Семка постучал и вошел. В таких случаях требовалось сказать: «Э-э-э! – со стариковской укоризненной растяжкой. – Ну а ты где потерялся? Нетту-нетту, ну, думаем, совсем забыл нас!»
Еще за дверью Семкины глаза были изготовлены для стрельбы по столу, так что, входя, он нес взгляд, как ствол, – чуть вбок, градусов двадцать. Едва поймав цель, глаза расслабленно загуляли по сторонам, и на лице выражение тревожной неизвестности сменилось благодушным покоем.
– Э-э-э! Ну а ты где потерялся? – радостно затянул Семка, изо всех сил косясь куда-то за печку. – Нетту-нетту…

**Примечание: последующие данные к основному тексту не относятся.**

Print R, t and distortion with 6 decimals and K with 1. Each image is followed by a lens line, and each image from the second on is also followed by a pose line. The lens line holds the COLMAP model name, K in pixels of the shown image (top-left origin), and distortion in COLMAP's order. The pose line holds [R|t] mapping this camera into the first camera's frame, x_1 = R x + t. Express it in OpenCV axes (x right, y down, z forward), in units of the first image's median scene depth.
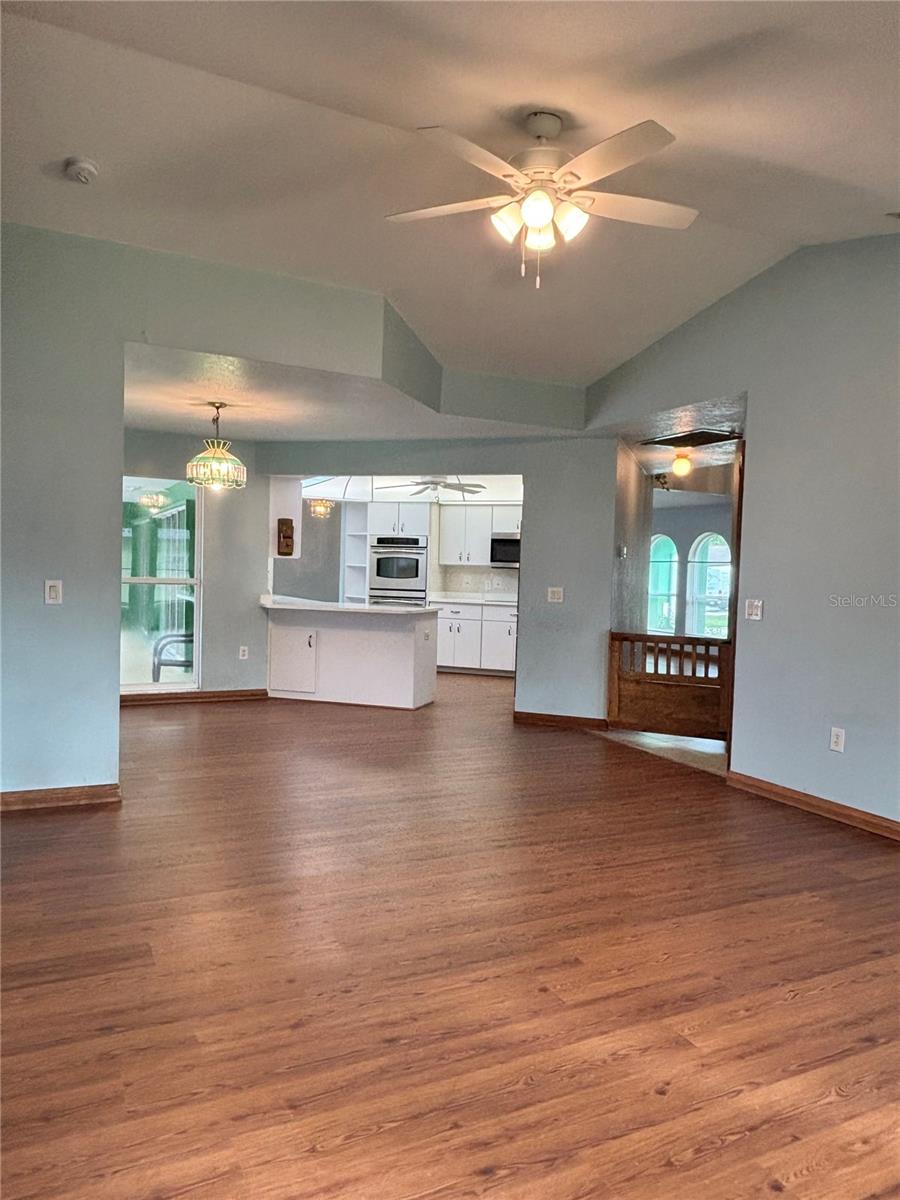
lens RADIAL K [[817.7, 0, 452.0], [0, 817.7, 600.7], [0, 0, 1]] dist [0.048296, -0.108415]
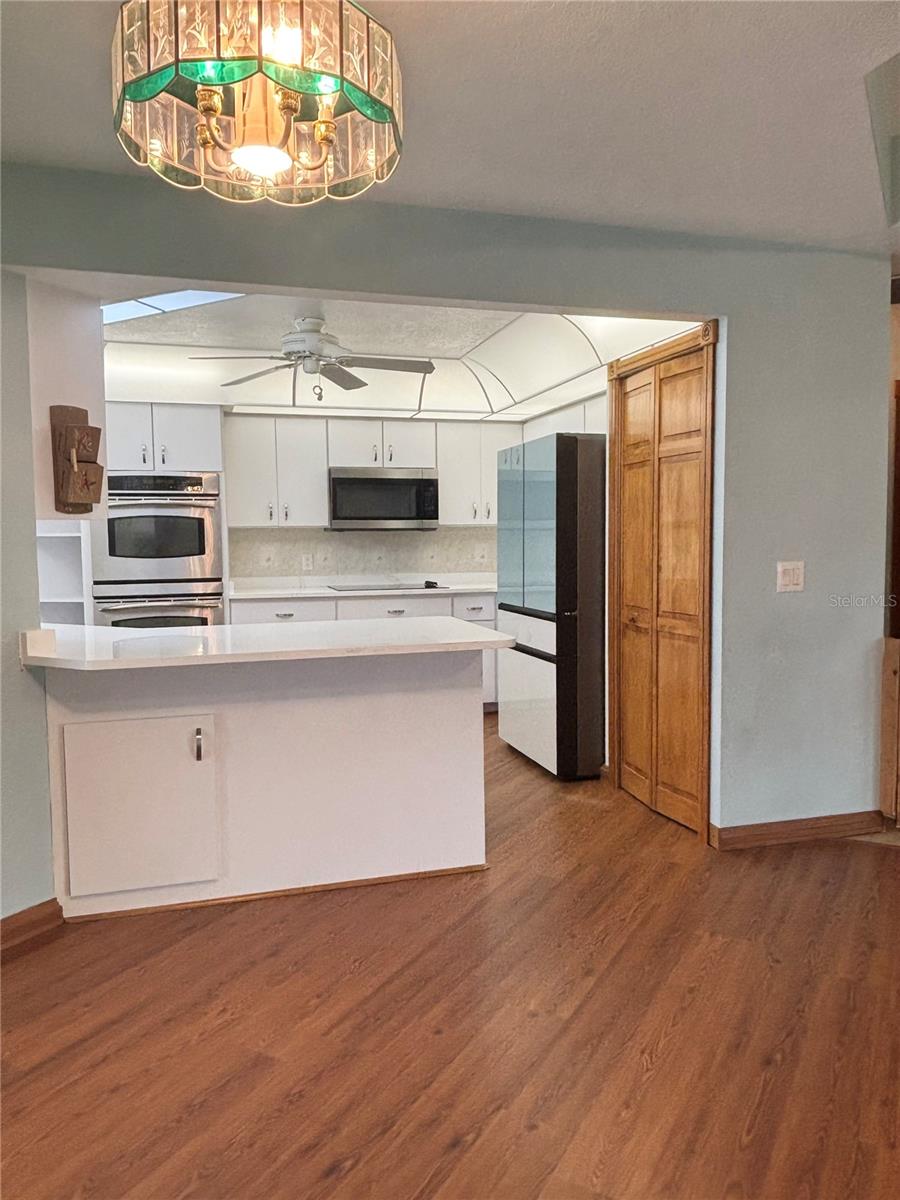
lens RADIAL K [[869.3, 0, 456.1], [0, 869.3, 597.6], [0, 0, 1]] dist [0.070109, -0.110925]
pose [[0.818538, -0.079071, 0.568985, -0.290030], [0.055885, 0.996744, 0.058120, -0.031550], [-0.571728, -0.015775, 0.820292, 0.599942]]
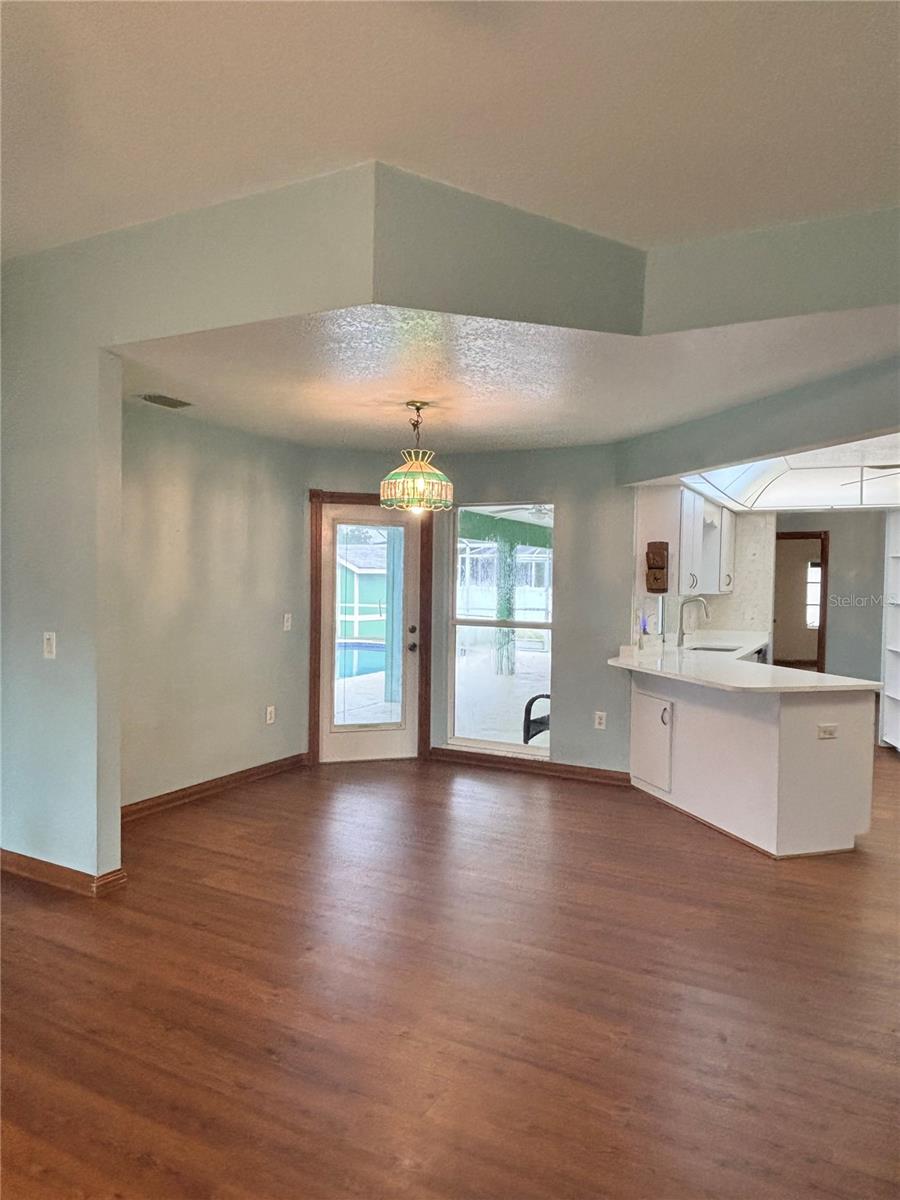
lens RADIAL K [[774.9, 0, 451.9], [0, 774.9, 599.9], [0, 0, 1]] dist [0.002073, 0.000216]
pose [[0.580051, -0.000701, -0.814580, 0.252039], [-0.028773, 0.999358, -0.021349, -0.029338], [0.814072, 0.035821, 0.579658, 0.458411]]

Выпив пару стопок, Семка удовлетворенно ушел, а Ваня, постепенно оживляясь, пропустил еще несколько и было потянулся за следующей, но послушался Федора и пошел в соседнюю комнату спать. Вечером копали траншею под фундамент. На потихший ветер вылетела мошка и тучами лезла в лицо. Угол пришелся на старый дом – сразу под дерном начались кирпичи, тряпки, бутылки, выползла нога от мотора и резиновая голяшка от сапога, которую не удавалось ни вытащить, ни разрубить – лопата пружинисто отскакивала, а потом преградил путь лист железа. Раскапывать и оголять его по всей площади было нельзя, чтобы не испортить траншею. Лист кое-как вытащили, но вскоре косо выступила железная кровать, ее пришлось оставить, очистив от земли.
Весь другой день и половину следующего кидали камни и грузили гравий, потом дорывали траншею. Когда кидали бут, проходили кто с рыбалки, кто откуда мужики:
– Здорово, Федул! Давай хоть камень тебе кину.
Федя стремился после работы пораньше завалиться, чтоб накопить сил на завтра, а Ваня, наоборот, посидев, оживал, подставлял стопарь и на слова: «А как завтра?» с горьким недоумением говорил: «После такой работы еще и не выпить». Больше Федя вопрос не поднимал, хотя думал, все будет иначе – в духе Бесшаглого, который в таких случаях бодро отпечатывал: «Все! Я пропился, день отдыхаю и иду работать».
Ваня-то, как видно, и рад был пропиться, да не мог, и чем ближе к ночи, тем больше говорил и крепче сидел, покачиваясь и щуря блестящие глаза. «Воп… вообще-то я норму знаю», – бормотал он, а утром еле вставал, тер слежалое лицо, пил воду, умывался, тягуче курил в печку и признавался, что «дал вчера лишака», и этот «лишак» можно было понять как «лешак», потому что было в Ване что-то от хмурого и больного лешего.
Если он перебарщивал с работой, брал на лопату лишака гравия или кидал слишком часто, начинало жечь, давить сердце, и он следил за ним и тонко регулировал спиртом, зная, когда размягчить, а когда, наоборот, выдержать, чтоб совсем на запороть. Так он и прислушивался к себе, просил в нужное время налить, и Федор послушно наливал и тоже следил за ним, справлялся и досадовал, больше на себя.